Repository files navigation

test

tensor-bridge

tensor-bridge is a light-weight library that achieves inter-library tensor transfer by native cudaMemcpy call with minimal overheads.

import torch
import jax
from tensor_bridge import copy_tensor


# PyTorch tensor
torch_data = torch.rand(2, 3, 4, device="cuda:0")

# Jax tensor
jax_data = jax.random.uniform(jax.random.key(123), shape=(2, 3, 4))

# Copy Jax tensor to PyTorch tensor
copy_tensor(torch_data, jax_data)

# And, other way around
copy_tensor(jax_data, torch_data)

⚠️ Currently, this repository is under active development. Especially, transfer between different layout of tensors is not implemented yet. I recommend to try copy_tensor_with_assertion before starting experiments. copy_tensor_with_assertion will raise an error if copy doesn't work. If copy_tensor_with_assertion raises an error, you need to force the tensor to be contiguous:

# PyTorch example

# different layout raises an error
a = torch.rand(2, 3, device="cuda:0")
b = torch.rand(3, 2, device="cuda:0").transpose(0, 1)
copy_tensor_with_assertion(a, b)  # AssertionError !!

# make both tensors contiguous layout
b = b.contiguous()
copy_tensor_with_assertion(a, b)

Since copy_tensor_with_assertion does additional GPU-CPU transfer internally, make sure that you switch to copy_tensor in your experiments. Otherwise your training loop will be significantly slower.

Features

  • Fast inter-library tensor copy.
  • Inter-GPU copy (I believe this is supported with the current implementation. But, not tested yet.)

Supported deep learning libraries

  • PyTorch
  • Jax
  • nnabla

Installation

PyPI

If pip installation doesn't work, please try installation from source code.

Python 3.10.x

You can install a pre-built package.

pip install tensor-bridge

Other Python version

Your macine needs to install nvcc to compile a native code and Cython to compile .pyx files.

pip install Cython==0.29.36
pip install tensor-bridge

Pre-built packages for other Python versions are in progress.

From souce code

Your macine needs to install nvcc to compile a native code and Cython to compile .pyx files.

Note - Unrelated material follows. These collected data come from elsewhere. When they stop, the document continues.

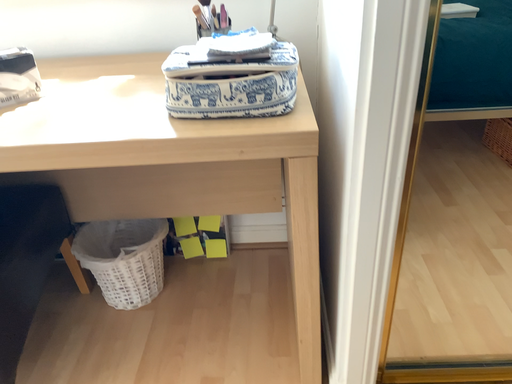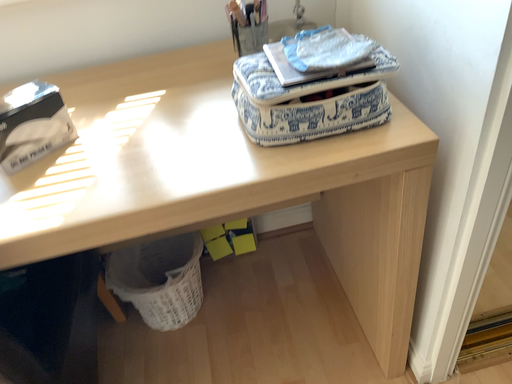
Question: How did the camera likely rotate when shooting the video?

Choices:
 (A) rotated right
 (B) rotated left

Answer: (A)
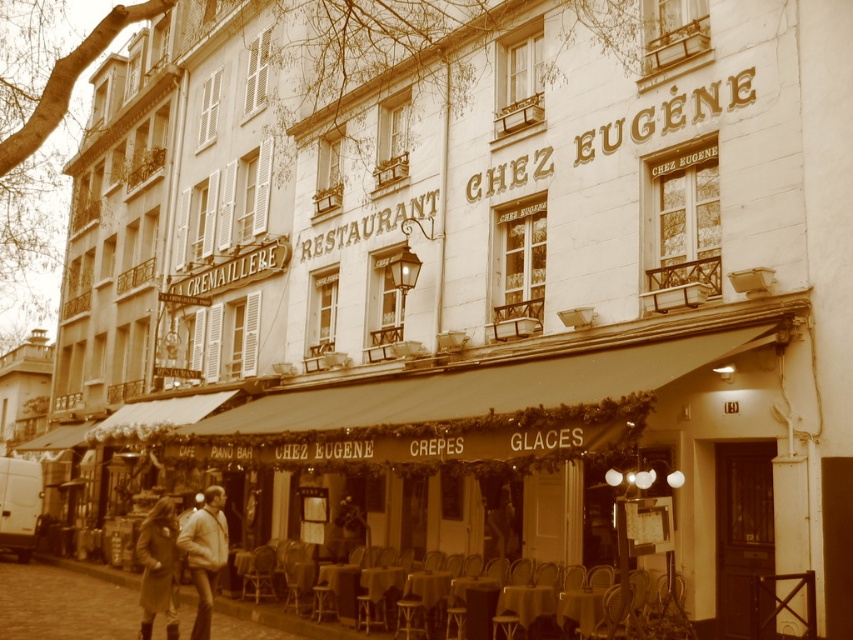
Question: Among these points, which one is nearest to the camera?

Choices:
 (A) (215, 566)
 (B) (172, 548)
 (C) (636, 604)

Answer: (C)

Question: Does metallic silver chair at lower center appear on the left side of brown leather coat at lower left?

Choices:
 (A) yes
 (B) no

Answer: (B)

Question: Which of the following is the closest to the observer?

Choices:
 (A) (251, 552)
 (B) (152, 605)
 (C) (193, 547)

Answer: (B)

Question: Does metallic silver chair at lower center appear on the left side of light brown leather jacket at lower left?

Choices:
 (A) yes
 (B) no

Answer: (B)

Question: Which point appears farthest from the camera in this image?

Choices:
 (A) (260, 577)
 (B) (148, 522)

Answer: (A)

Question: Is metallic silver chair at lower center smaller than brown leather coat at lower left?

Choices:
 (A) yes
 (B) no

Answer: (A)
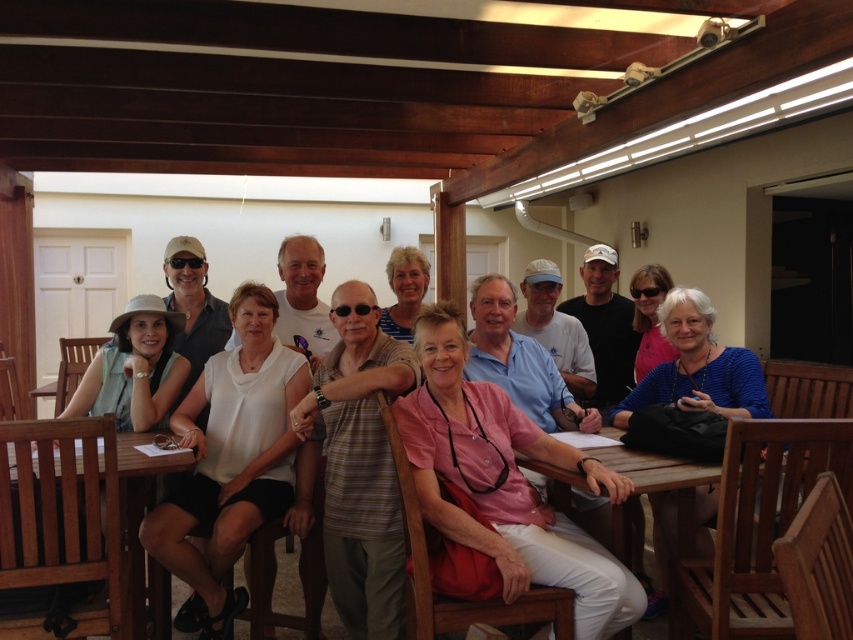
You are planning to place a large centerpiece on the teak wood table at lower left. Given its current position at coordinates point 0.809, 0.080, can you confirm if there is enough space on the table to accommodate it without obstructing the view of the attendees?

The teak wood table at lower left is located at point (67,516), but the provided information does not specify the table dimensions or the size of the centerpiece. Therefore, it is uncertain if there is sufficient space. Consider checking the table size or adjusting the centerpiece dimensions.

You are a server carrying a tray of drinks and need to move from the teak wood table at lower left to the wooden table at center. Is there enough space between them for you to pass through comfortably?

The distance between the teak wood table at lower left and the wooden table at center is 4.93 feet, which is sufficient for a server to comfortably pass through with a tray of drinks.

git clone [email protected]:takuseno/tensor-bridge
cd tensor-bridge
pip install Cython==0.29.36
pip install -e .

Unit test

Your machine needs to install NVIDIA's GPU and nvidia-driver to execute tests.

./bin/build-docker
./bin/test

Benchmark

To benchmark round trip copies between Jax and PyTorch:

./bin/build-docker
./bin/benchmark

This is result with my local desktop with RTX4070.

Benchmarking copy_tensor...
Average compute time: 1.3043880462646485e-05 sec
Benchmarking copy via CPU...
Average compute time: 0.0016725873947143555 sec
Benchmarking dlpack...
Average compute time: 7.467031478881836e-05 sec

copy_tensor is surprisingly faster than DLPack. Looking at PyTorch's implementation, it seems that PyTorch does additional CUDA stream synchronization, which adds additional compute time.